Useful things to buy for ongoing spa maintenance
That covers everything you need for first-time spa setup. But there are a few more nice-to-haves which will make your life easier as you find yourself doing regular spa maintenance until the next refill.
Jet & Line Flush
Before you start the next drain-and-refill process, you’ll want to use a jet and pipe cleaner. Ahh-Some Hot Tub/Jetted Bath Plumbing & Jet Cleaner is my current favorite. It’s the only way to dislodge and kill any mold or biofilm growing inside the plumbing lines.
I wrote a detailed guide on how to use it and really get your spa clean (inside and out) before you fill it up again.
You need to rinse your filters with a hose and optional cleaning spray every 2-4 weeks, and then give them a deep clean when you change your spa water (or more frequently if your spa has heavy usage).
You can see the full process in this article which also features before and after photos using my favorite filter cleaner.
When your spa is all fresh and clean and filled for the first time, you won’t be thinking of a skimmer, but trust me, you’ll be wanting one soon enough.
Skimmers are those handheld nets that collect floating debris from your spa water so it can’t clog up your filter and cause problems in the future, like this one from Amazon:
They’re not expensive, but will be so worth it next time you spot a leaf, insect or piece of grit floating around in your spa.
How to balance the water after filling up your hot tub
So, you’ve filled your spa with fresh water and purchased all the necessary chemicals.

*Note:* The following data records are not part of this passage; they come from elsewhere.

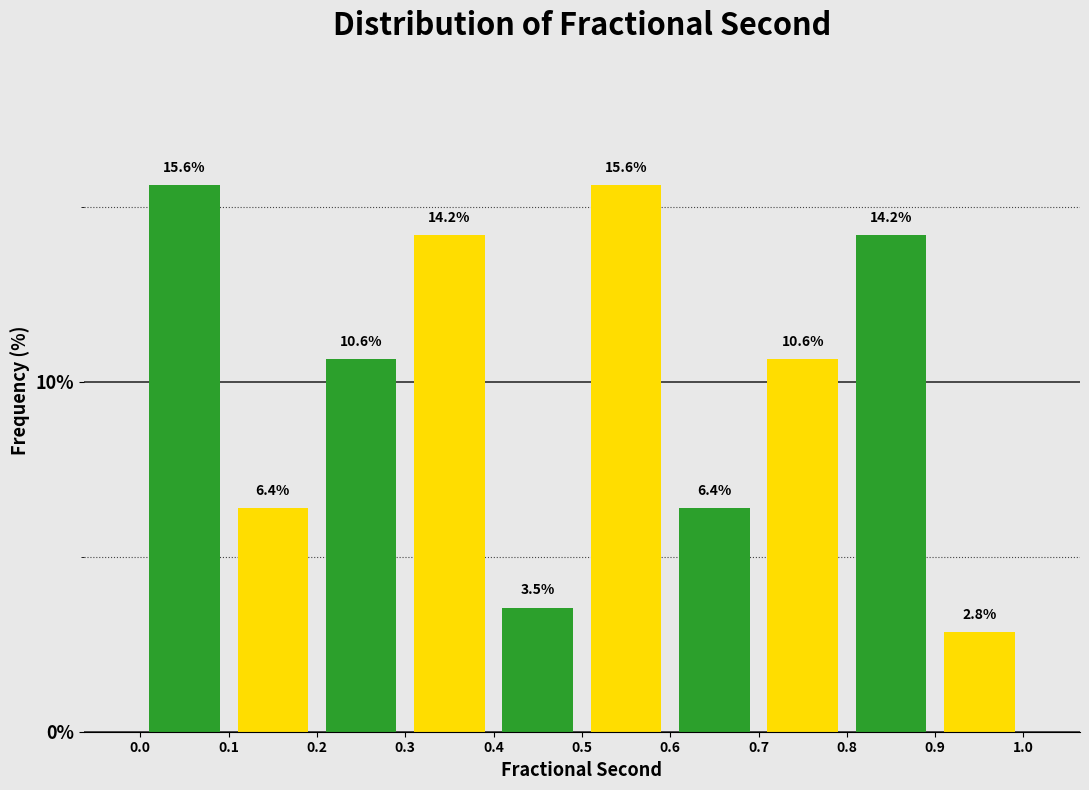

Reading left to right, list every bar in this chart as the range it spans on the x-axis followed by its height.

0.0 to 0.1: 15.6
0.1 to 0.2: 6.4
0.2 to 0.3: 10.6
0.3 to 0.4: 14.2
0.4 to 0.5: 3.5
0.5 to 0.6: 15.6
0.6 to 0.7: 6.4
0.7 to 0.8: 10.6
0.8 to 0.9: 14.2
0.9 to 1.0: 2.8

How do you know what to add or test first?
Here’s the basic process:
- Let your hot tub heat up to a temperature of 100°F (don’t skip this step—chemicals may not work properly if added to cooler water)

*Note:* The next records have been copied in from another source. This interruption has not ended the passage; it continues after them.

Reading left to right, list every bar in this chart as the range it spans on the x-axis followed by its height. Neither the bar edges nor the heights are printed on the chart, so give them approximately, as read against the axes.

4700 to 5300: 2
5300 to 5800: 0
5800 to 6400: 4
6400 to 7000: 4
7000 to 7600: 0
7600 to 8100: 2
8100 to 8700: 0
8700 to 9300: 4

- Add metal free to remove metals from the water which can stain equipment. Circulate for 30 minutes.
- Add calcium chloride to raise your water’s calcium hardness to 150-250 ppm. You can check your local municipal water supply to find out what the natural hardness of the water is in your area to get an idea of how much you’ll need to add. Circulate for 20 minutes.
- Add sodium bicarbonate to raise the water’s total alkalinity (TA) until it’s within the range of 100-120 ppm. Circulate for 30 minutes.
- Test the pH, and then add either pH up (alkaline) or pH down (acid) until it’s within the range of 7.2-7.8. Circulate for 30 minutes.
- Add your sanitizer up to the appropriate levels. You’re aiming for 1-4 ppm for chlorine, and 2-6 ppm for bromine.
- Shock your spa, and then wait for the sanitizer reading to drop to a safe level. Once it measures in the above ranges, your spa is ready to use!
How do you know what quantities of spa chemicals to add?
Figuring out the right dose of each chemical is usually a calculation based on how many gallons of water are in your spa. So, you need to know the volume of your spa in gallons to be able to determine how much of each chemical you need.
Write down the volume of your spa in gallons, and then make a note of the dose of each chemical that you add (that way, you’ll have the amounts for reference and won’t have to do the math again next time). For example, if a particular chemical says to add 4oz per 400 gallons, and you have a 200-gallon spa, make a note of 2oz as you now know that’s going to be your dosage.
You’ll also get to learn the needs of your spa over time, like if pH tends to rise or fall, or if you struggle to keep TA high enough etc. These things usually follow the same patterns and don’t just happen randomly.
In any case, always follow the instructions on the pack carefully (at least at first) to make sure you’re using safe amounts for you and your spa.